I Wish I Could Do Something
I got another call from the psychiatric nurse yesterday. The one who, out of nowhere, started treating Danny for his depression.
A month or so ago, I got a call from the joint. Someone had seen him and declared him depressed (duh-uh), and therefore ordered a new antidepressant for him. A bit of sleuthing got me in touch with the psychiatric nurse who had ordered the prescription.
“He’s obviously depressed,” she offered, when we connected.
Again, “duh-un” was all I could think. “Thank you for noticing – and for doing something about it,” was what I said in response.
“He doesn’t shower. He has no personal hygiene. He’s filthy.” These were her declarations, her evidence for his depression.
All I could think to that was, “That’s not depression, or not just depression. That’s Danny.” I didn’t say that to her at the time.
So they put him on some new med and I heard nothing more. Until yesterday, when she called to tell me that the first drug apparently wasn’t working (since he still wasn’t showering or letting his toenails be cut or combing his hair), and that they were therefore putting him on a new drug. Some antipsychotic. “Not that I think your father is psychotic,” the nurse offered. “He seems to be in touch with reality. But the first drug didn’t work. He’s still depressed.”

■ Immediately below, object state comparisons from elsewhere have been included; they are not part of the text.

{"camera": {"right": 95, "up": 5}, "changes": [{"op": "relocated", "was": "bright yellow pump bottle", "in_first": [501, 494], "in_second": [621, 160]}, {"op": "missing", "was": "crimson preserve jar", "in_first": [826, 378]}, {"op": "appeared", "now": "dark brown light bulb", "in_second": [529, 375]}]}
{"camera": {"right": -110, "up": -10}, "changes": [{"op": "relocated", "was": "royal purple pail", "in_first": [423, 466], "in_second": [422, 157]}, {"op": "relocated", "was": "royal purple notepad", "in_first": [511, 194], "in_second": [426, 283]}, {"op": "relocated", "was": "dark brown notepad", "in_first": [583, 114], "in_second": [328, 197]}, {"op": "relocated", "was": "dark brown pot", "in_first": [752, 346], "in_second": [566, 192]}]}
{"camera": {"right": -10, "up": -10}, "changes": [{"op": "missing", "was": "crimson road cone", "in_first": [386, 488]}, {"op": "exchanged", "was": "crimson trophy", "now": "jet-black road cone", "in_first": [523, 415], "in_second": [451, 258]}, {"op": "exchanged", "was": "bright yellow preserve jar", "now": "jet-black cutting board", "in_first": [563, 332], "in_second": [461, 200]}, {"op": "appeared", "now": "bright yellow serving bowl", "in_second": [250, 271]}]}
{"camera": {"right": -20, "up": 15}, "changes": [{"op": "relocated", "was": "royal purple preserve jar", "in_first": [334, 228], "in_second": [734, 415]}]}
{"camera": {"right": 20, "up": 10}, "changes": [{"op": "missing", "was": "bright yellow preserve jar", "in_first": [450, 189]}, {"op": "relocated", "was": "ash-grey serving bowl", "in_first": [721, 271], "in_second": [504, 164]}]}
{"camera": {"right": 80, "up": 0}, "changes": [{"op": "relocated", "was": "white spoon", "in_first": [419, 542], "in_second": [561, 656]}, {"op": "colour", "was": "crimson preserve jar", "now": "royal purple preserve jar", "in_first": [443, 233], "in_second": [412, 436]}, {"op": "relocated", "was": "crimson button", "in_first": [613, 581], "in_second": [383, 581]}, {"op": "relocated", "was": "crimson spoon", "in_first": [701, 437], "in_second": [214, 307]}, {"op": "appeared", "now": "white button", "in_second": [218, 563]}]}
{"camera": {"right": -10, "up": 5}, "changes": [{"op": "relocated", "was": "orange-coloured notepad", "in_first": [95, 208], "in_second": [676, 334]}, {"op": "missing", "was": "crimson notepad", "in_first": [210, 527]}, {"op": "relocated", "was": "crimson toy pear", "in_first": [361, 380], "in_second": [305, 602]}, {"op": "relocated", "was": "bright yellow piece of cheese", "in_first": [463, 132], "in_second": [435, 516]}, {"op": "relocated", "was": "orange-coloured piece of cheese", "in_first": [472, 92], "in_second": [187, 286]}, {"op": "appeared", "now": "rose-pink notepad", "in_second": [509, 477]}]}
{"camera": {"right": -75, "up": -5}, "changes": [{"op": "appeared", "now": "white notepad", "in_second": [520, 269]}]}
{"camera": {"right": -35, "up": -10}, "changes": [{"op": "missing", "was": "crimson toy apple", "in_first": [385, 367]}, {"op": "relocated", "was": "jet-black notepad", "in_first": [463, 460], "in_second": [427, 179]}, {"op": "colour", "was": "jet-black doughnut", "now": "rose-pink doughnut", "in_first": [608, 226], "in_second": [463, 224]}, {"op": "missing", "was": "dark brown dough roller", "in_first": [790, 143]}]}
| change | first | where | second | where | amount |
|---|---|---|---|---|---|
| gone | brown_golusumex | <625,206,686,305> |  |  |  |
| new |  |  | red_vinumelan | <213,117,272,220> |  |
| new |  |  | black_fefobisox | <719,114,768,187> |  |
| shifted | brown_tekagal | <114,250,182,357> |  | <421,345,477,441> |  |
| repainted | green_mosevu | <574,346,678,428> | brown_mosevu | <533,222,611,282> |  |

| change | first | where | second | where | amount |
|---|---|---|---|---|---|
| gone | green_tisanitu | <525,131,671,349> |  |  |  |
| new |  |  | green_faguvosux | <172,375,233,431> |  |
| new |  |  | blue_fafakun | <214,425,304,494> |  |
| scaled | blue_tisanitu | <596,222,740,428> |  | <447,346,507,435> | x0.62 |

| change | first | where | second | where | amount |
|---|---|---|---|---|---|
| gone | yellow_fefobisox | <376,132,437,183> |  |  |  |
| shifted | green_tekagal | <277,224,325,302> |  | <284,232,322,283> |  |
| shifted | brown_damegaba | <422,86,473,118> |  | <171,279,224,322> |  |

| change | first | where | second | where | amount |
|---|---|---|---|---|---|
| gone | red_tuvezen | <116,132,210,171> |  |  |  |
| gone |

Now, of course he’s depressed. He’s only 72 and half paralyzed. He’s in an assisted living facility with no one he has anything in common with (or at least no one he’s willing to see if he has anything in common with – maybe because he’s depressed). An assisted living facility where they steam the fish and chips after they fry them, so that they’ll be softer and easier to eat. My father, the ultimate food-snob and 20-year restaurateur, has found his own hell. Of course he’s depressed.
This time I tried to explain to the nurse that I so appreciated her efforts for my father, and that I hoped almost beyond hope that the meds would kick in and help him feel better, and that she needed a better understanding of my dad. That he never really kept a level of cleanliness that other people keep. That he didn’t shower now because it wasn’t fun to have the facility staff bathe him. And that – whether it started with him or with them – there was no one on the staff with whom he felt comfortable and cared for. Theirs seemed to be a “dislike-dislike” situation.
His not showering, I shared – his too-long toenails; his disheveled, stained clothing; his smoking in his room (again). She looked at these as evidence of his depression. I looked at them as evidence of Danny. He was angry. Perhaps depressed, but also very, very angry. At me. At life. At his situation. At it all.
I shared this with her, and got off the phone and went back to my day. Then I started to sob. Because it is so, so sad.
I wish I could do something to help him.